EXTRACT TO READ —
In addition to its possible flow-like characteristics, the cramming experience is likely to be reinforcing to the extent that it is associated with academic (and other forms of) success. For some successful students, cramming, may be the most important part of their studying (see Vacha & McBride, 1993). As W. Sommer (1990) put it, when students cram, “minds mired in torpor, anhedonia, and unnameable anguishes suddenly transmogrify into dazzling think-machines” (p. 6). How might such a transformation occur?

In Csikszentmihalyi’s (1990, 1997) terms, when students procrastinate in their studies, they are either intentionally or unintentionally increasing the level of challenge they are facing. One’s skills at cramming (e.g., being able to stay awake and alert, managing one’s limited time, memorizing and integrating large amounts of material) presumably remain relatively constant. However, crammers may wait for that time when the level of challenge matches their skills so that their experience is more enjoyable and engaging. Indeed, prior to a looming deadline, the course materials are more likely to be seen as boring (one’s skills exceed the challenge). However, if one waits too long to begin studying, anxiety will be the result (because the challenge exceeds one’s skills). In essence, one of the ways that students may increase the attractiveness or interestingness of otherwise uninteresting or unengaging assigned course materials or assignments is by procrastinating and then cramming. Thus, a major benefit of cramming may be that it provides students with an opportunity to demonstrate their study skills under challenging circumstances.

The present study was designed to test this possibility by examining the relationship between cramming and flow. In this study, we created a simulated cramming and testing situation for college students. Our major prediction was that self-identified crammers (i.e., Vacha & McBride’s (1993) “zealous” and “crammer” students) would be more likely to report flow-like experiences in the simulation than would self-identified non-crammers (“ideal” and “confident” students). In addition, we explored the relationship of typical study habits and academic procrastination to performance on, and the experience of flow during, the cramming simulation.



Participants were 167 undergraduates (75 males, 92 females (1)) enrolled in Introductory Psychology classes at a large (18,000+) southeastern US university. Students participated in order to earn course credit. They volunteered for the study by placing their names on a sign-up sheet which described the study as dealing with academic cramming and procrastination. They participated in groups of 10-20. Data were collected approximately two weeks before the end of the semester. Six of the participants were dropped due to missing data, leaving a final N of 161. There were two major parts to the study: (a) the assessment of student study habits and general flow experiences and (b) the cramming simulation.

EXTRACTED DATA —
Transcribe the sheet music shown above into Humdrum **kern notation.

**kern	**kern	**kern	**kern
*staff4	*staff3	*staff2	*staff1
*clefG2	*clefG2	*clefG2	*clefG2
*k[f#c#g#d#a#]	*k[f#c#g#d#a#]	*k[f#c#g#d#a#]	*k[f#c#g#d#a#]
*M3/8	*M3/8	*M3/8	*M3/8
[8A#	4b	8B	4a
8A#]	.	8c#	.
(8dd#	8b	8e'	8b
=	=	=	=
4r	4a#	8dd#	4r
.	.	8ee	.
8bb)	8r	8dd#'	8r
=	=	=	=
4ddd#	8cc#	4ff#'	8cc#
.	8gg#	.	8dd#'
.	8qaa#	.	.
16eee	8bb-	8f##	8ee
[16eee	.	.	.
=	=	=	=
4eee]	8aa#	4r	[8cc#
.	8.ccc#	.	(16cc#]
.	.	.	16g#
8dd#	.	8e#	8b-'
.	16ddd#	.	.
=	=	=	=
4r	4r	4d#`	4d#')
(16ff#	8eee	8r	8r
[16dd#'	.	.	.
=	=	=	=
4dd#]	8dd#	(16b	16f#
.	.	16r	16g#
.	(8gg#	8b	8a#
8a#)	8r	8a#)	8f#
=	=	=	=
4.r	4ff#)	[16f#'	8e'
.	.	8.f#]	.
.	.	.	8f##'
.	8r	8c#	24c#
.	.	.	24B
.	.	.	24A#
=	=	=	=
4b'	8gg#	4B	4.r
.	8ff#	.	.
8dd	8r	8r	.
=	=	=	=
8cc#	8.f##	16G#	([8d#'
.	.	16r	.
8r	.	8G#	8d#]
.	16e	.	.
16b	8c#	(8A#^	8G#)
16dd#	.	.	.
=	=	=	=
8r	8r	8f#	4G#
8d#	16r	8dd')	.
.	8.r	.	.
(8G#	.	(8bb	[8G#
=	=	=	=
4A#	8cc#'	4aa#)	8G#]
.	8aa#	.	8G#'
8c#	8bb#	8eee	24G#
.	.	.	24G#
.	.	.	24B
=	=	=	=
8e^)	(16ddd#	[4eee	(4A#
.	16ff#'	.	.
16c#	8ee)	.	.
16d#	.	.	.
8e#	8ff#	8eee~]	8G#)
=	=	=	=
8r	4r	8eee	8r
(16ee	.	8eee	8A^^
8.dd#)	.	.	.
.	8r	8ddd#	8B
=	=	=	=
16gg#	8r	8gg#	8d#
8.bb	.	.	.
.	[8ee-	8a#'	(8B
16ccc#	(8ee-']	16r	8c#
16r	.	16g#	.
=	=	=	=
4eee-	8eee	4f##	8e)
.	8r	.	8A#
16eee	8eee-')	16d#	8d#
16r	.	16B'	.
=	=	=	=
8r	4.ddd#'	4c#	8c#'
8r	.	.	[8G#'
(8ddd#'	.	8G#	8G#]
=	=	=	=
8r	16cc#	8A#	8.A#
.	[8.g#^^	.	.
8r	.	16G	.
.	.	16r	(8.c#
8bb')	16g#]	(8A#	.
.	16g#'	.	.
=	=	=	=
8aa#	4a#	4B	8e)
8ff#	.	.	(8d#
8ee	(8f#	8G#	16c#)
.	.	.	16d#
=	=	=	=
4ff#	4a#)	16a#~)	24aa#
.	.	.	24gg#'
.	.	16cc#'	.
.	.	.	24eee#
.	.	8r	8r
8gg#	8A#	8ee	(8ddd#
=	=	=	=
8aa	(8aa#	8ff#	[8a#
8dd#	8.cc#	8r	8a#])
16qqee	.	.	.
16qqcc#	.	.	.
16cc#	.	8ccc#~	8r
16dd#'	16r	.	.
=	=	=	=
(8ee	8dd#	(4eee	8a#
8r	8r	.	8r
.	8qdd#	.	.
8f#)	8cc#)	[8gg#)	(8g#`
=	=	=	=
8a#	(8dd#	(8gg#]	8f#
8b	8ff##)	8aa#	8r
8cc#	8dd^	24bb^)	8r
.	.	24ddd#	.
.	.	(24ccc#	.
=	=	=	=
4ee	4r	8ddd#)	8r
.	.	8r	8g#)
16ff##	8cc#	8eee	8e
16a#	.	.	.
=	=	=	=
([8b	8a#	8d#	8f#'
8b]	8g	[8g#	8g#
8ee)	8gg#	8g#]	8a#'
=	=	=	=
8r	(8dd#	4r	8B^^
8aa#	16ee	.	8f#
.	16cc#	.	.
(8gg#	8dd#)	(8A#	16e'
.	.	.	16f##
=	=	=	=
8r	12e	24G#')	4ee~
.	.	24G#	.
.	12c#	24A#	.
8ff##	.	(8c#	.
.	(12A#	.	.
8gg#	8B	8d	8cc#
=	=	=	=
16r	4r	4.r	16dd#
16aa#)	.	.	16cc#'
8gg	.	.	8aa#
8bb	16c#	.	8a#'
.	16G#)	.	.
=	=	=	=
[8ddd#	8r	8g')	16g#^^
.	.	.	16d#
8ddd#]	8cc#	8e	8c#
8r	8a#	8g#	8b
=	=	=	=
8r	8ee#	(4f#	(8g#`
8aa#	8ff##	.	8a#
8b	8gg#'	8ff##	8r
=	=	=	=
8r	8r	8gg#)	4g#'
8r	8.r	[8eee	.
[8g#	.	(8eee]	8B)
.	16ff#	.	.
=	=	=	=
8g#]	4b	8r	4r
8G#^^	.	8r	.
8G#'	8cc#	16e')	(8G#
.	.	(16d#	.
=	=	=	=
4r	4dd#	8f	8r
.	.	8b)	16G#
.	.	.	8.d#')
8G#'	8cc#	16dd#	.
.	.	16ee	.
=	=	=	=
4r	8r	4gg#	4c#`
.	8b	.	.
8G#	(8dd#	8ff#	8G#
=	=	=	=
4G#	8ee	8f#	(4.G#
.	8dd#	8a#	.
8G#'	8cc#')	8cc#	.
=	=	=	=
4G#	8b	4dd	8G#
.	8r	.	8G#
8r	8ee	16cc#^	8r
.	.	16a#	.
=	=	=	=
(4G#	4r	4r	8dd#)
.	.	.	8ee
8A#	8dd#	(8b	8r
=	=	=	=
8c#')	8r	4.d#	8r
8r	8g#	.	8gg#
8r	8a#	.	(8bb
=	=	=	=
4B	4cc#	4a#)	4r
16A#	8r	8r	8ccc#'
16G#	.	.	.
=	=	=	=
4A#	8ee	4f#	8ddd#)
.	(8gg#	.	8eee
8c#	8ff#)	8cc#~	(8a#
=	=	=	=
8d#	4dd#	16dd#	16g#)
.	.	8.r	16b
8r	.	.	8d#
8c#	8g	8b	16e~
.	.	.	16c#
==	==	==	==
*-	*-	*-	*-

GIVEN PROBLEM — Which student categories attributed to Vacha & McBride (1993) does the passage on cramming and flow name? List all of them.

FULL OUTPUT — "zealous," "crammer," "ideal," and "confident"